Welke waren die ‘onontdekte plaatsen’ in de letterkunde eigenlijk, waar D. van Tol door professor doctor G. Stuiveling zou zijn heengevoerd? Een blauwe boon als ik het weet, ik heb het niet kunnen ontdekken. Maar voor iemand die van letterkunde zo veel weet als een koe, en van Nederlandse letterkunde zo veel weet als twee koeien, moet je niet vergeten, voor die is iedere Stip een uitroepteken.
VII.
Ach, meneer Van Tol, we zullen de schuifdeuren nu maar sluiten. Met de rest van uw boekje laat ik mij niet in, over de rest van uw boekje laat ik mij niet uit. Dat handelt over psychiatrie, denk ik, en ik blijf in mijn eigen zandbak. Over een paar jaartjes zien wij onderhavig klungelwerkje van u, met uw naam erbij, – D. van Tol, – prijken in de literatuurlijsten van weer andere klungelwerkjes waarin uit uw klungelwerkje veel is gekopieerd. Reken maar dat het zo gaat, zo gaat het altijd. Men is een autoriteit voordat men het weet, men krijgt erkenning en applaus voor wanprestaties en pretenties. Men zal u noemen: een Erudiet. Men zal u noemen: een Integere Persoonlijkheid, een Groot Geleerde, een Vooraanstaand Zelfmoorddeskundige, een Letterkundige van Eerste Garnituur ook, een Voortreffelijk Stilist ook. Uw kwalijke boekje zal genoemd worden: een Onmisbaar Referentiewerk. U zult nog glunderen.
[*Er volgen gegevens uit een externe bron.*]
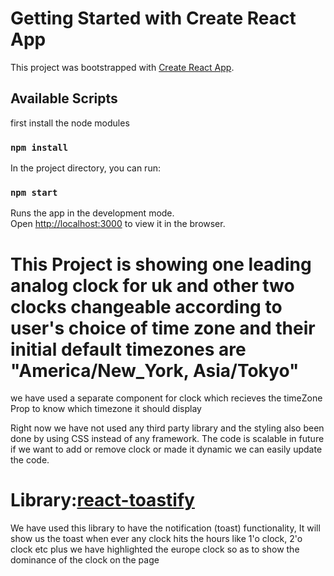 # Getting Started with Create React App

This project was bootstrapped with [Create React App](https://github.com/facebook/create-react-app).

## Available Scripts

first install the node modules

### `npm install`

In the project directory, you can run:

### `npm start`

Runs the app in the development mode.\
Open [http://localhost:3000](http://localhost:3000) to view it in the browser.

# This Project is showing one leading analog clock for uk and other two clocks changeable according to user's choice of time zone and their initial default timezones are "America/New_York, Asia/Tokyo"

we have used a separate component for clock which recieves the timeZone Prop to know which timezone it should display

Right now we have not used any third party library and the styling also been done by using CSS instead of any framework. The code is scalable in future if we want to add or remove clock or made it dynamic we can easily update the code.

# Library:[react-toastify](https://www.npmjs.com/package/react-toastify)

We have used this library to have the notification (toast) functionality, It will show us the toast when ever any clock hits the hours like 1'o clock, 2'o clock etc
plus we have highlighted the europe clock so as to show the dominance of the clock on the page

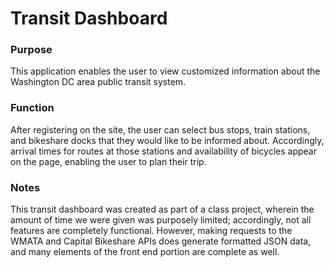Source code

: # Transit Dashboard

### Purpose

This application enables the user to view customized information about the Washington DC area public transit system.  

### Function

After registering on the site, the user can select bus stops, train stations, and bikeshare docks that they would like to be informed about.  Accordingly, arrival times for routes at those stations and availability of bicycles appear on the page, enabling the user to plan their trip.

### Notes

This transit dashboard was created as part of a class project, wherein the amount of time we were given was purposely limited; accordingly, not all features are completely functional.  However, making requests to the WMATA and Capital Bikeshare APIs does generate formatted JSON data, and many elements of the front end portion are complete as well.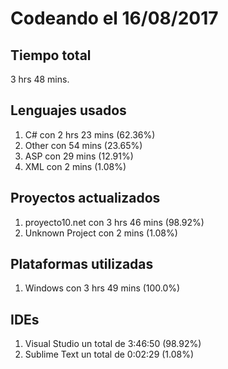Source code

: # Codeando el 16/08/2017

## Tiempo total
3 hrs 48 mins.

## Lenguajes usados
1. C# con 2 hrs 23 mins (62.36%)
1. Other con 54 mins (23.65%)
1. ASP con 29 mins (12.91%)
1. XML con 2 mins (1.08%)

## Proyectos actualizados
1. proyecto10.net con 3 hrs 46 mins (98.92%)
1. Unknown Project con 2 mins (1.08%)

## Plataformas utilizadas
1. Windows con 3 hrs 49 mins (100.0%)

## IDEs
1. Visual Studio un total de 3:46:50 (98.92%)
1. Sublime Text un total de 0:02:29 (1.08%)
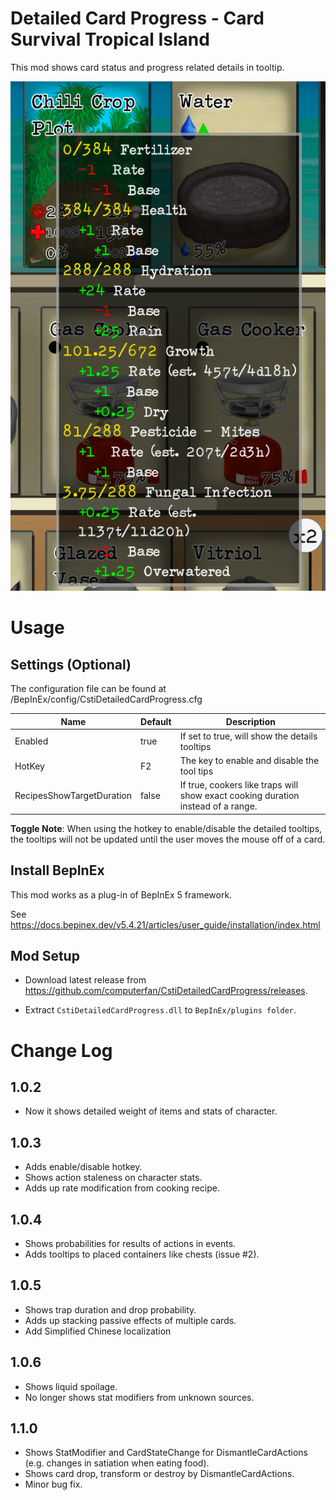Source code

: # Detailed Card Progress - Card Survival Tropical Island

This mod shows card status and progress related details in tooltip.

![Preview](pic/screenshot1.png)

# Usage
## Settings (Optional)

The configuration file can be found at /BepInEx/config/CstiDetailedCardProgress.cfg

|Name|Default|Description|
|--|--|--|
|Enabled|true|If set to true, will show the details tooltips|
|HotKey|F2|The key to enable and disable the tool tips|
|RecipesShowTargetDuration|false|If true, cookers like traps will show exact cooking duration instead of a range.|

__Toggle Note__: When using the hotkey to enable/disable the detailed tooltips, the tooltips will not be updated until the user moves the mouse off of a card.

## Install BepInEx

This mod works as a plug-in of BepInEx 5 framework.

See <https://docs.bepinex.dev/v5.4.21/articles/user_guide/installation/index.html>

## Mod Setup

- Download latest release from <https://github.com/computerfan/CstiDetailedCardProgress/releases>. 

- Extract `CstiDetailedCardProgress.dll` to `BepInEx/plugins folder`.

# Change Log

## 1.0.2
- Now it shows detailed weight of items and stats of character.

## 1.0.3 
- Adds enable/disable hotkey.
- Shows action staleness on character stats.
- Adds up rate modification from cooking recipe.

## 1.0.4
- Shows probabilities for results of actions in events.
- Adds tooltips to placed containers like chests (issue #2).

## 1.0.5
- Shows trap duration and drop probability.
- Adds up stacking passive effects of multiple cards.
- Add Simplified Chinese localization

## 1.0.6
- Shows liquid spoilage.
- No longer shows stat modifiers from unknown sources.

## 1.1.0
- Shows StatModifier and CardStateChange for DismantleCardActions (e.g. changes in satiation when eating food).
- Shows card drop, transform or destroy by DismantleCardActions.
- Minor bug fix.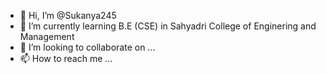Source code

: - 👋 Hi, I’m @Sukanya245
- 🌱 I’m currently learning B.E (CSE) in Sahyadri College of Enginering and Management
- 💞️ I’m looking to collaborate on ...
- 📫 How to reach me ...

<!---
Sukanya245/Sukanya245 is a ✨ special ✨ repository because its `README.md` (this file) appears on your GitHub profile.
You can click the Preview link to take a look at your changes.
--->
Tegen die tijd heb ik mijn bestelling bij de firma Wehkamp geplaatst en vindt men mij vastgesnoerd in de kleerkast, waar ik alsmaar, steeds dezelfde, lelijke woorden zeg: – dat ik het zo beu ben, deze populair wetenschappelijke vertrossing, deze vervlakking, deze bejubelde ondermaatsheid, deze als verfrissend en geurig onderkende flatulenterigheid, deze leugenachtigheid die voor schitterende waarheid wordt gehouden, deze zeer gewaardeerde talentloosheid waar ik maar kijk, deze leemte, leemte, leemte.